Yep. (Of course “ignore” can be finessed, but you’ve certainly got the gist of it.)

(I will also note that the strategy is “ignore the request”; “let them drop out if they can’t handle that” sneaks in a model of the consequences. It is not an entirely unreasonable model, but it’s certainly not the only plausible one. We should be very wary of privileging one possibility in such cases.)

I agree that there are definite incentive problems to take into account. However in this specific case, where the cost of accommodation is basically zero (just using slightly different language), I don’t think they’re an issue.

I strongly disagree with your evaluation of the cost, and am surprised to see you make such a claim. Surely you must know that “just” using (“slightly”) different language is far from costless?

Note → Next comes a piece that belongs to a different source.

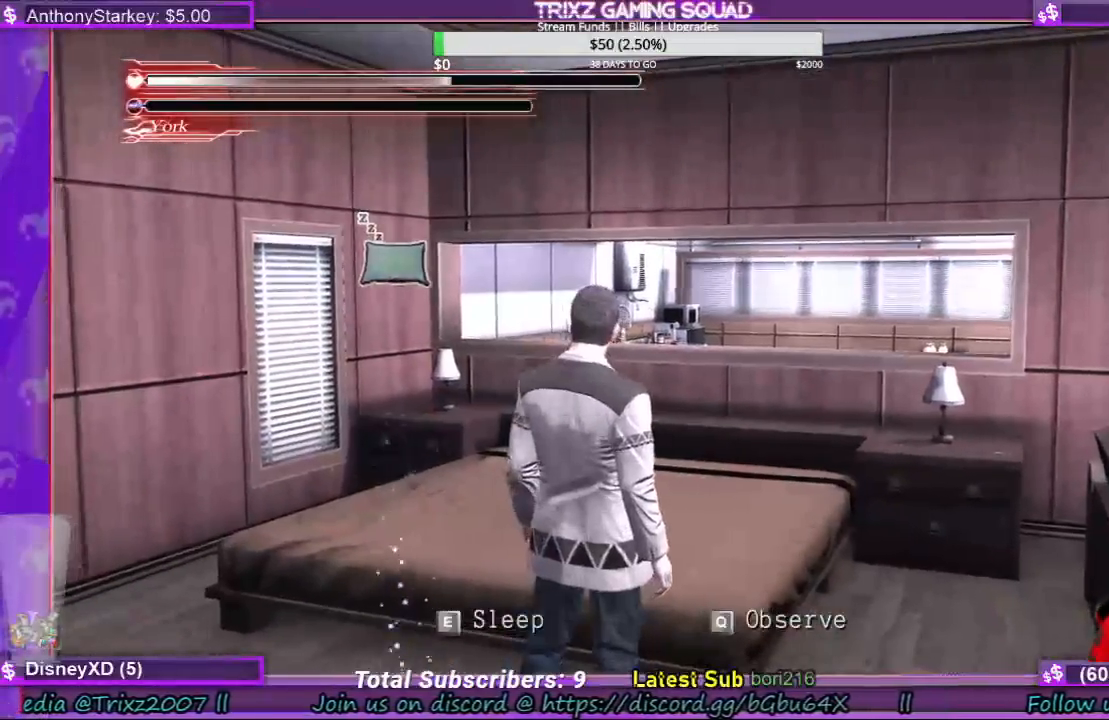
{"keys": [], "mouse": [], "events": []}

As for incentives, you pay lip service to them, but I don’t think you are taking them at all seriously. Assume the cost of one accommodation to be “basically zero”. It does not follow from this that the expected total cost of all requested accommodations, conditional on the policy of “grant requested accommodations” being instituted, will be “basically zero”, or even “less than astronomical”. (Indeed, we can observe that such an optimistic prediction turns out to be manifestly false.)

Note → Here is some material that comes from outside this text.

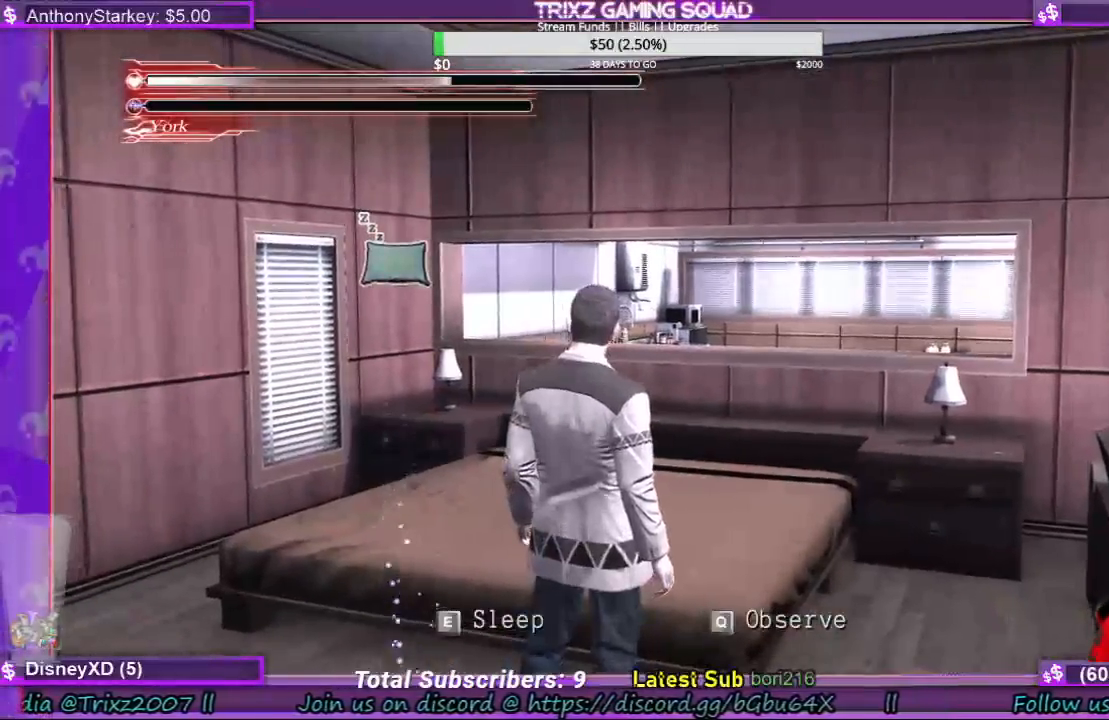
{"keys": ["d"], "mouse": [], "events": [[333, "d", "down"]]}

(Quite often, the second-order consequences, the effects of incentive gradients, etc., are the downsides of some proposed policy. Saying “but incentives aside…” is the equivalent of the proverbial “other than that, Mrs. Lincoln, how was the play?”.)

Comment by Said Achmiz (SaidAchmiz) on Links for May · 2024-06-01T15:50:18.643Z · LW · GW

On the “student with a trauma history” thing:

The commentary (both the quote of the original, and your own) seems to entirely dismiss the possibility of selective ways of looking at the issue, opting to only consider corrective approaches (which indeed are unlikely to work) and (in a rather one-sided way) structural approaches. This seems to me to be a huge blind spot.

My own view is that the analysis given in the original source is extremely bad, and the approach described therein creates horrible incentives, in ways well understood. The world absolutely is worse because the student in question declares a need for accommodation, and gets it.

Ignoring selective dynamics prevents you from seeing how these negative consequences could be possible even in principle (never mind whether they occur true in practice). Seems bad.

Comment by Said Achmiz (SaidAchmiz) on Web-surfing tips for strange times · 2024-06-01T11:25:04.167Z · LW · GW

I also use Brave and it is fine. I am not sure what makes it “the Firefox of Chromiums”, but I don’t have any particular complaints about it, anyhow.